Nos Estados Unidos, plataformas virtuais que simulam transações financeiras que ocorrem no mundo real, a exemplo do “Second Life”, serão, a partir de março de 2022, taxadas pelo imposto sobre patrimônios, semelhante ao nosso IPTU atual[7]. Este imposto incidiria sobre taxas aplicadas na venda dos terrenos, presentes em território americano sobre todas as espécies de transação comercial, e sobre a assinatura feita para ingressar na plataforma. Assim, dá-se um passo à frente para a tributação específica do metaverso em futuro próximo, pois se redes com características semelhantes e populares nos anos 2000 serão tributadas, é questão de tempo até que o metaverso seja atingido nos Estados Unidos, o que pode influenciar o governo brasileiro na implementação, acelerada, de um tributo nacional.
Considerando a influência que sistemas tributários internacionais, sobretudo o norte-americano, possuem nas discussões tributárias que ocorrem no Brasil, e também a conhecida rapidez com que a Receita cria novos mecanismos para tributar novas possibilidades de se auferir renda, é de se esperar que em breve, talvez ainda em 2022, a tributação da venda de bens transacionados no metaverso, sobretudo a de terrenos virtuais com maior valor de aquisição, se tornará mais presente nas soluções de consulta da Receita, e também nas interpretações das normas tributárias presentes na jurisprudência fiscal-administrativa.

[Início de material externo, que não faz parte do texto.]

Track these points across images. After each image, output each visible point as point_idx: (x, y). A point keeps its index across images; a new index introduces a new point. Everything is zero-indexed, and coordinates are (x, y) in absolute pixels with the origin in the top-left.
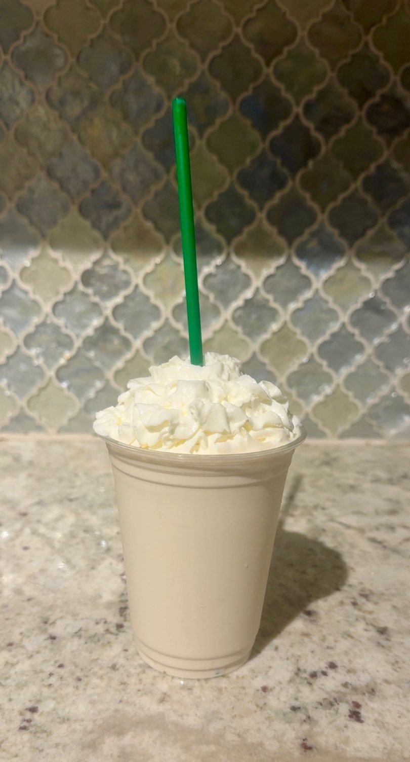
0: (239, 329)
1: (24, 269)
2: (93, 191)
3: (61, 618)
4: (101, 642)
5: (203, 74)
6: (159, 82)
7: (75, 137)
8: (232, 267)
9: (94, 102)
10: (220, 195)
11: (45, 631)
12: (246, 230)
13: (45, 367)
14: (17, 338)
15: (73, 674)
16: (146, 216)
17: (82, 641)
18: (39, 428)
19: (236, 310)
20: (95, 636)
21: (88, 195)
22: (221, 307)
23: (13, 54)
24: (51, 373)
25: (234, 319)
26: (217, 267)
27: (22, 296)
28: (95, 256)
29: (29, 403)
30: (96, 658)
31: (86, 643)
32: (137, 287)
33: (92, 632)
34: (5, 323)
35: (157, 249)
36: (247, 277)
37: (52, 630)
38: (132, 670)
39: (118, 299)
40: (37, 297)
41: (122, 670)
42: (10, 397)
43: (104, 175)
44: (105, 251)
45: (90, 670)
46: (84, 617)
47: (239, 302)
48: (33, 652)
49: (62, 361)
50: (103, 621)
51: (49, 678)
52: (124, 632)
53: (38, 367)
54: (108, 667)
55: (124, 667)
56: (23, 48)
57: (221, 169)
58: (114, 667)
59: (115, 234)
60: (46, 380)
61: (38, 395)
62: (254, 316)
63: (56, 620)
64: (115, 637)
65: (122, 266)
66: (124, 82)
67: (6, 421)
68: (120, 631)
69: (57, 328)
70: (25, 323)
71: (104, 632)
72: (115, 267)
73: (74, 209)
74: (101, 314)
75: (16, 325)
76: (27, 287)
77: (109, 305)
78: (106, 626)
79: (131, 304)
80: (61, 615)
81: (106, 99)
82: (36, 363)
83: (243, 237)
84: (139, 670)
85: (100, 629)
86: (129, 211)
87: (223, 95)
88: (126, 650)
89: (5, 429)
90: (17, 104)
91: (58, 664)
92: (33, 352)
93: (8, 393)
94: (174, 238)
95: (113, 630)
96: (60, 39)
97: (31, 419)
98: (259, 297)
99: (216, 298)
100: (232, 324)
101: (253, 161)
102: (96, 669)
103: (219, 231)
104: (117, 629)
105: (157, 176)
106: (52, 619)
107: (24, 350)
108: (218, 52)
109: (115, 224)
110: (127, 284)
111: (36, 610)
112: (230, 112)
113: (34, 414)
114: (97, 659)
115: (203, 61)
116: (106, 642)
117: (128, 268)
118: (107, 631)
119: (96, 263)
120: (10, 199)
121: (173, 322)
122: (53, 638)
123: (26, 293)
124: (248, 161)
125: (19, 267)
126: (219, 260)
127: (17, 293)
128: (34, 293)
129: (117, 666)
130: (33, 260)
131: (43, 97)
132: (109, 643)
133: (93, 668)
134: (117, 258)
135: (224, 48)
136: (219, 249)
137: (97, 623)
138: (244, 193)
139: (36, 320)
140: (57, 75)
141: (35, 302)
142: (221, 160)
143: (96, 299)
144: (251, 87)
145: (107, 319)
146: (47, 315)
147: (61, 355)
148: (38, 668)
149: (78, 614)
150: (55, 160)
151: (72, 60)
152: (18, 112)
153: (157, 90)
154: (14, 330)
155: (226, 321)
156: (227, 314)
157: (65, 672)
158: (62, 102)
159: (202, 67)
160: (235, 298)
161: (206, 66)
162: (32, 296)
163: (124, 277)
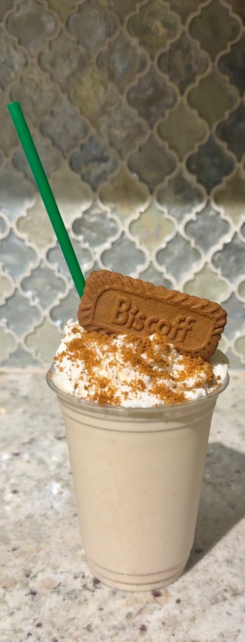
0: (219, 271)
1: (21, 219)
2: (82, 146)
3: (43, 570)
4: (78, 599)
5: (183, 34)
6: (143, 43)
7: (65, 96)
8: (212, 213)
9: (83, 64)
10: (200, 147)
11: (27, 585)
12: (226, 179)
13: (40, 307)
14: (15, 282)
15: (50, 634)
16: (131, 168)
17: (61, 597)
18: (35, 363)
19: (216, 253)
20: (73, 591)
21: (78, 149)
22: (201, 251)
23: (7, 21)
24: (46, 313)
25: (213, 261)
26: (197, 214)
27: (19, 243)
28: (85, 206)
29: (26, 340)
30: (72, 617)
31: (64, 600)
32: (123, 233)
33: (70, 588)
34: (4, 269)
35: (142, 198)
36: (226, 222)
37: (33, 585)
38: (106, 633)
39: (107, 246)
40: (33, 245)
41: (96, 631)
42: (9, 334)
43: (93, 131)
44: (94, 200)
45: (66, 631)
46: (63, 571)
47: (219, 247)
48: (14, 608)
49: (56, 302)
50: (81, 575)
51: (27, 638)
52: (100, 588)
53: (34, 307)
54: (83, 628)
55: (98, 628)
56: (17, 15)
57: (201, 122)
58: (89, 628)
59: (103, 186)
60: (41, 320)
61: (35, 333)
62: (232, 259)
63: (37, 573)
64: (91, 594)
65: (109, 216)
66: (109, 44)
67: (6, 356)
68: (96, 588)
69: (50, 273)
70: (20, 268)
71: (81, 588)
72: (103, 216)
73: (65, 164)
74: (90, 259)
75: (14, 270)
76: (24, 236)
77: (98, 251)
78: (84, 582)
79: (118, 249)
80: (43, 567)
81: (94, 60)
82: (32, 304)
83: (221, 186)
84: (113, 632)
85: (78, 584)
86: (116, 164)
87: (204, 54)
88: (101, 609)
89: (4, 363)
90: (12, 67)
91: (36, 623)
92: (29, 294)
93: (7, 331)
94: (158, 188)
95: (90, 585)
96: (50, 6)
97: (29, 355)
98: (237, 242)
99: (196, 243)
100: (211, 267)
101: (231, 115)
102: (72, 630)
103: (199, 181)
104: (94, 585)
105: (140, 131)
106: (34, 572)
107: (21, 292)
108: (198, 13)
109: (102, 177)
110: (114, 231)
111: (19, 561)
112: (209, 70)
113: (31, 350)
114: (74, 618)
115: (184, 22)
116: (83, 599)
117: (114, 217)
118: (85, 586)
119: (85, 212)
120: (7, 155)
121: (156, 265)
122: (34, 593)
123: (22, 240)
124: (227, 115)
125: (17, 216)
126: (199, 208)
127: (15, 241)
128: (30, 241)
129: (92, 628)
130: (28, 210)
131: (35, 60)
132: (85, 600)
133: (69, 629)
134: (105, 208)
135: (203, 9)
136: (200, 198)
137: (76, 578)
138: (224, 145)
139: (32, 265)
140: (48, 39)
141: (30, 248)
142: (201, 115)
143: (87, 245)
144: (229, 44)
145: (96, 263)
146: (42, 261)
147: (55, 295)
148: (18, 627)
149: (59, 567)
150: (47, 118)
151: (62, 25)
152: (13, 75)
153: (140, 51)
154: (12, 274)
155: (206, 263)
156: (207, 257)
157: (43, 633)
158: (53, 64)
159: (182, 28)
160: (215, 242)
161: (186, 27)
162: (27, 244)
163: (112, 225)
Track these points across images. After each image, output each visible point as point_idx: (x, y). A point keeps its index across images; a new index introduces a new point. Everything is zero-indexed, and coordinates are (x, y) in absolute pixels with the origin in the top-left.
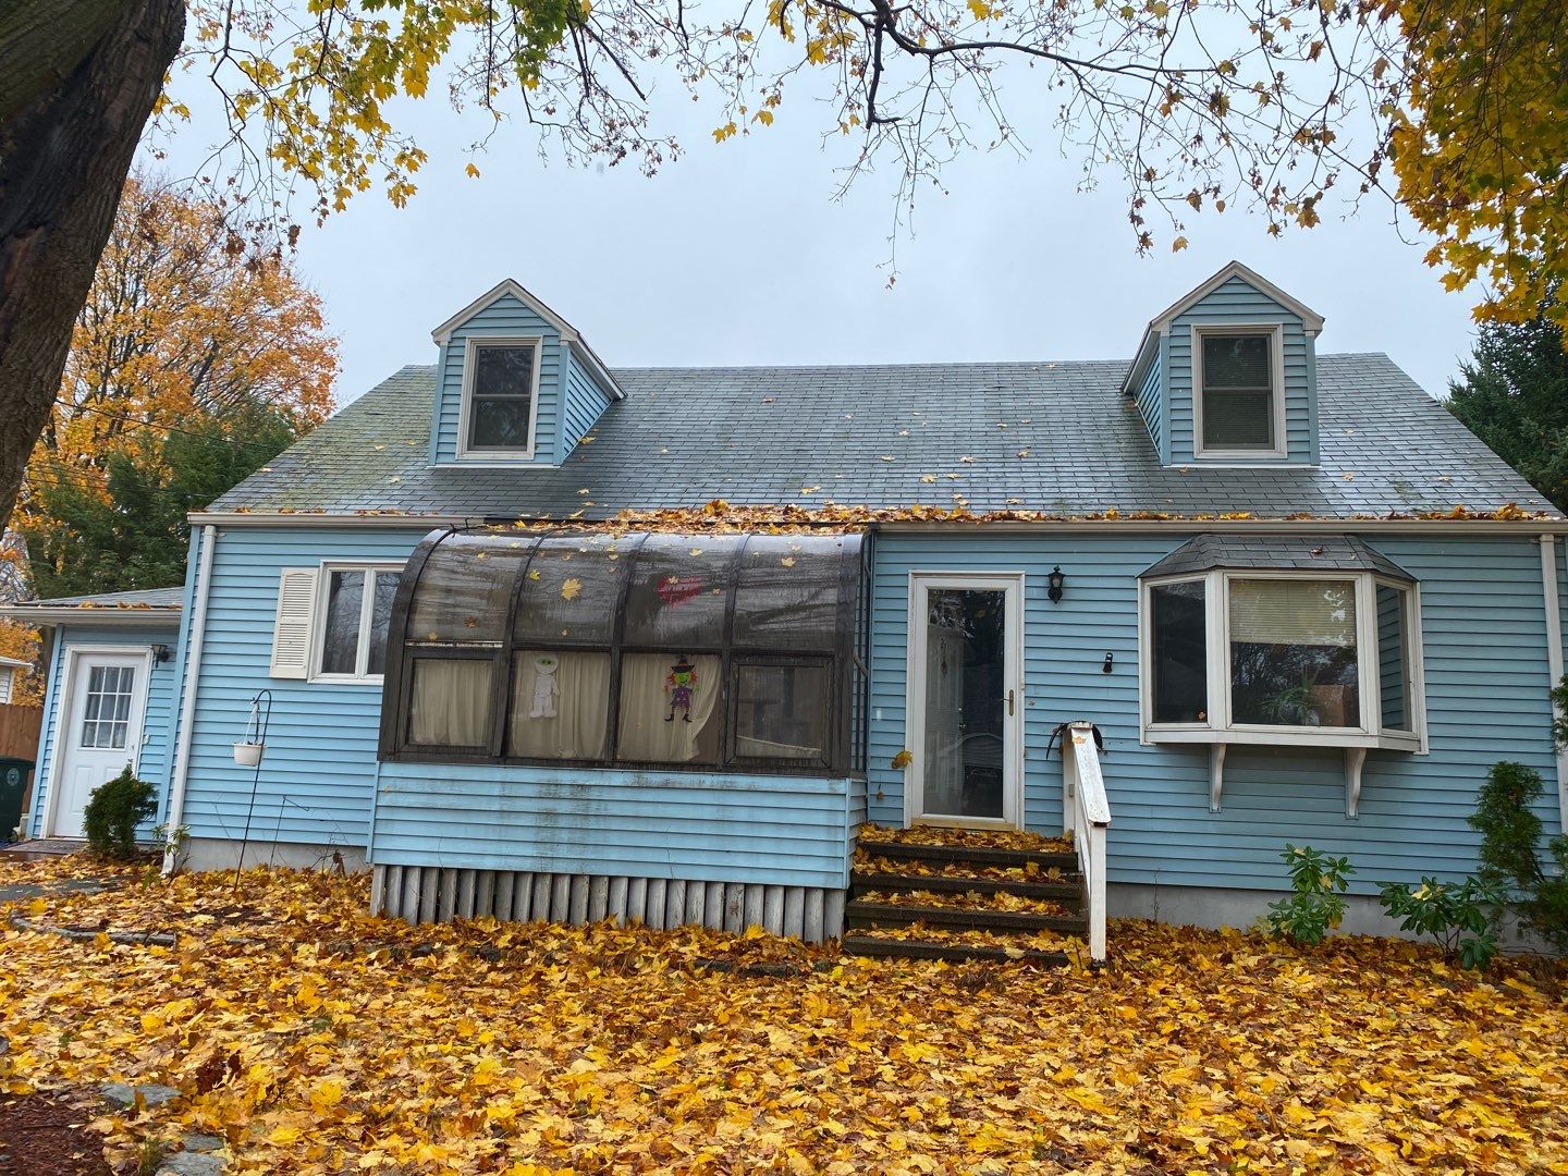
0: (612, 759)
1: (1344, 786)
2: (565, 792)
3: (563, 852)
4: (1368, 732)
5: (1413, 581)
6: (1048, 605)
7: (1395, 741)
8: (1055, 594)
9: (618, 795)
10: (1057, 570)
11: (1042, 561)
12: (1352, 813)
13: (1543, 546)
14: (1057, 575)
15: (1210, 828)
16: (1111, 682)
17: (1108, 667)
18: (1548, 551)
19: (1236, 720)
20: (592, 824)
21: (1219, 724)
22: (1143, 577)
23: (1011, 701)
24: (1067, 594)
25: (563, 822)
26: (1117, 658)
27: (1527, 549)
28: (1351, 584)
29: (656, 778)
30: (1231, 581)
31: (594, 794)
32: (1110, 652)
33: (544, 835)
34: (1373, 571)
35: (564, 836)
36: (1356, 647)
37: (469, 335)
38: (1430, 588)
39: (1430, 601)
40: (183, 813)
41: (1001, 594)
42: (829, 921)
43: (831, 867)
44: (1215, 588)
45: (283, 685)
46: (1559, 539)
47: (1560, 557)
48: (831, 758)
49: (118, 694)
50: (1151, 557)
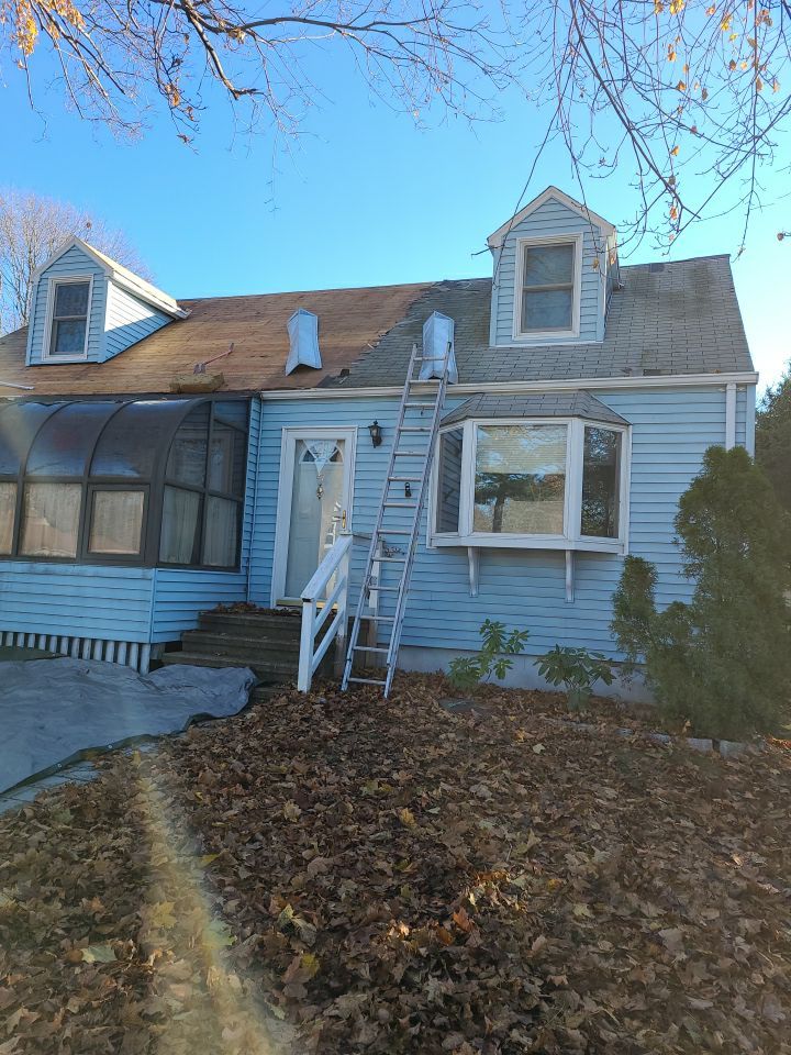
0: (13, 555)
4: (567, 538)
5: (628, 425)
6: (371, 449)
7: (597, 544)
8: (377, 441)
9: (19, 578)
10: (376, 423)
11: (365, 417)
12: (569, 598)
13: (729, 392)
14: (375, 426)
15: (469, 608)
16: (409, 503)
17: (407, 493)
18: (730, 396)
19: (479, 530)
21: (467, 533)
23: (344, 518)
24: (383, 441)
26: (413, 486)
27: (713, 397)
28: (566, 428)
29: (40, 567)
30: (479, 428)
31: (5, 577)
32: (407, 481)
34: (581, 417)
36: (565, 475)
37: (50, 276)
38: (641, 430)
39: (639, 439)
41: (343, 442)
42: (141, 664)
43: (142, 629)
44: (468, 433)
46: (741, 387)
47: (741, 402)
48: (145, 554)
50: (444, 410)
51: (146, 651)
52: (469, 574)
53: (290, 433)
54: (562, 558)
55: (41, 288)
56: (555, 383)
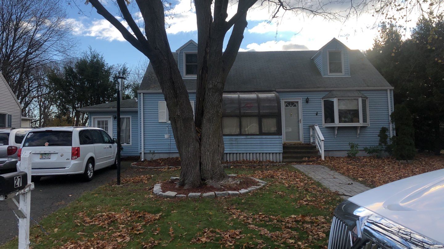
0: (240, 134)
1: (357, 132)
2: (233, 140)
3: (233, 149)
4: (361, 124)
5: (367, 98)
6: (306, 104)
7: (365, 124)
8: (307, 102)
11: (305, 96)
12: (358, 137)
14: (308, 98)
15: (335, 140)
16: (318, 117)
17: (317, 114)
18: (389, 92)
19: (339, 122)
20: (239, 145)
21: (337, 123)
22: (322, 99)
23: (300, 121)
24: (309, 102)
25: (234, 145)
27: (385, 92)
28: (358, 99)
30: (338, 99)
31: (239, 140)
32: (317, 112)
33: (231, 147)
34: (361, 97)
35: (234, 147)
36: (358, 110)
37: (184, 51)
38: (370, 99)
39: (370, 101)
40: (144, 149)
41: (297, 102)
42: (280, 158)
43: (280, 149)
44: (335, 101)
45: (161, 124)
46: (391, 90)
47: (390, 93)
48: (279, 132)
49: (104, 126)
50: (324, 94)
51: (281, 155)
52: (334, 133)
53: (283, 100)
54: (355, 128)
55: (181, 55)
56: (351, 88)
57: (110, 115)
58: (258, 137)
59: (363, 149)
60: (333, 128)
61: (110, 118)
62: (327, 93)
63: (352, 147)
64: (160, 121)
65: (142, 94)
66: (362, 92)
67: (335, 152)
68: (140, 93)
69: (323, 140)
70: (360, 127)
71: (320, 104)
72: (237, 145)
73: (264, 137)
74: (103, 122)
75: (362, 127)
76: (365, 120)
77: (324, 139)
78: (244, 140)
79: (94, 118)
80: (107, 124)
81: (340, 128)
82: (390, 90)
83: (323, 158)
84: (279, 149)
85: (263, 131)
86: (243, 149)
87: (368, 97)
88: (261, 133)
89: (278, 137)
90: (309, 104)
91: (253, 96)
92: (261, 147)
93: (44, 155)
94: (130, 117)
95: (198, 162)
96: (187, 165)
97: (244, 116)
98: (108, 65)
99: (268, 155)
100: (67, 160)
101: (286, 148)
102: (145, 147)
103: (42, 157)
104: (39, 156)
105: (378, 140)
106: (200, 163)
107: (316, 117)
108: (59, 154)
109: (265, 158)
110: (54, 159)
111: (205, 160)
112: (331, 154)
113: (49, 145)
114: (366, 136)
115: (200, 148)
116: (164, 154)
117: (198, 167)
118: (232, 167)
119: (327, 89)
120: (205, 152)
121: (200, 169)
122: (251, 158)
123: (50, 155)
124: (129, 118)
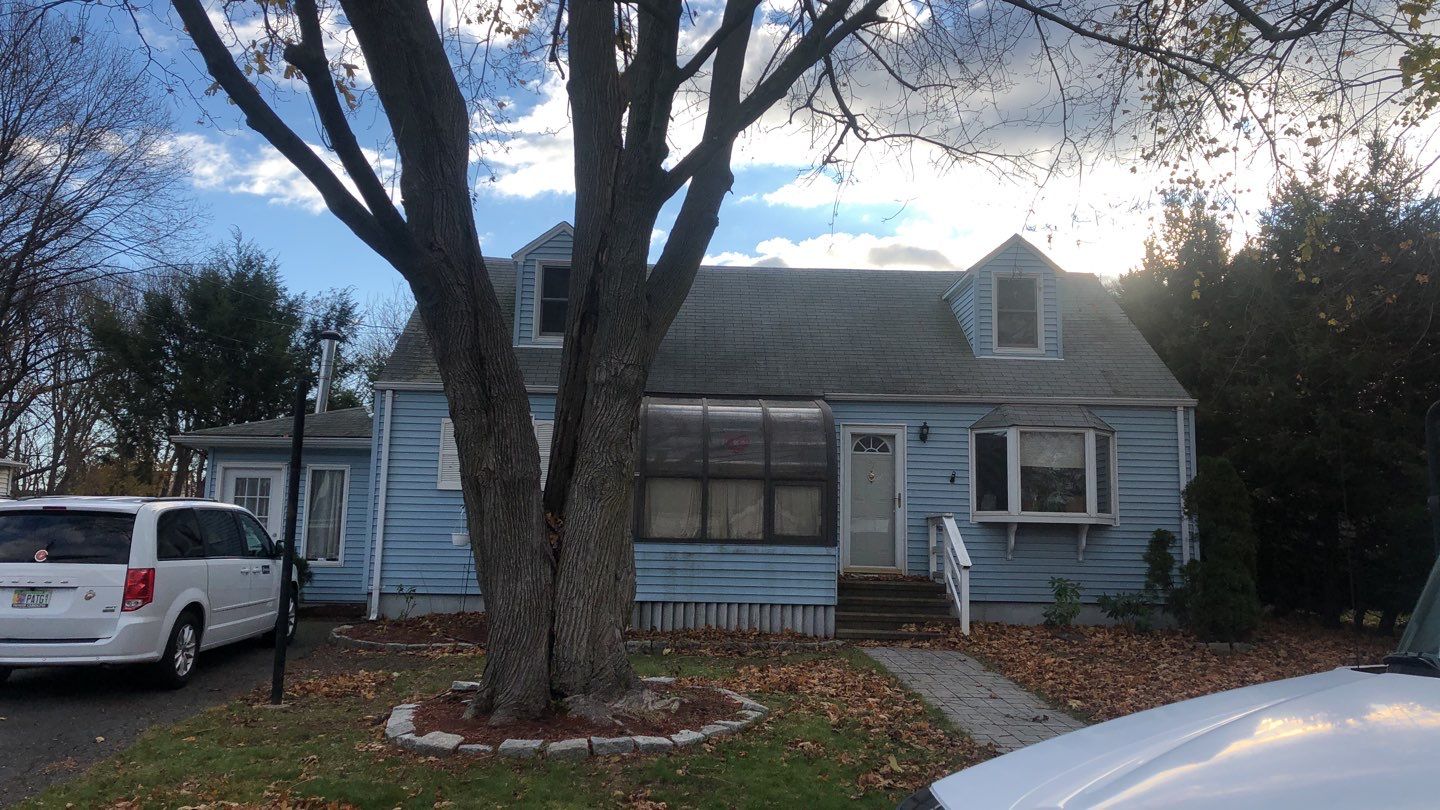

Mudanças legislativas, por sua vez, exigem discussões mais complexas e tendem a demorar mais para concretizar-se, a exemplo da reforma tributária, discutida por décadas. Ainda assim, recomenda-se ao tributarista constante estudo do tema ao auxiliar clientes que atuam no metaverso, de modo a detectar, de forma imediata, as atualizações nas discussões a respeito da tributação dos terrenos, visto que quando o mundo virtual se torna capaz de replicar a realidade, mudanças neste novo mundo tornam-se obsoletas rapidamente.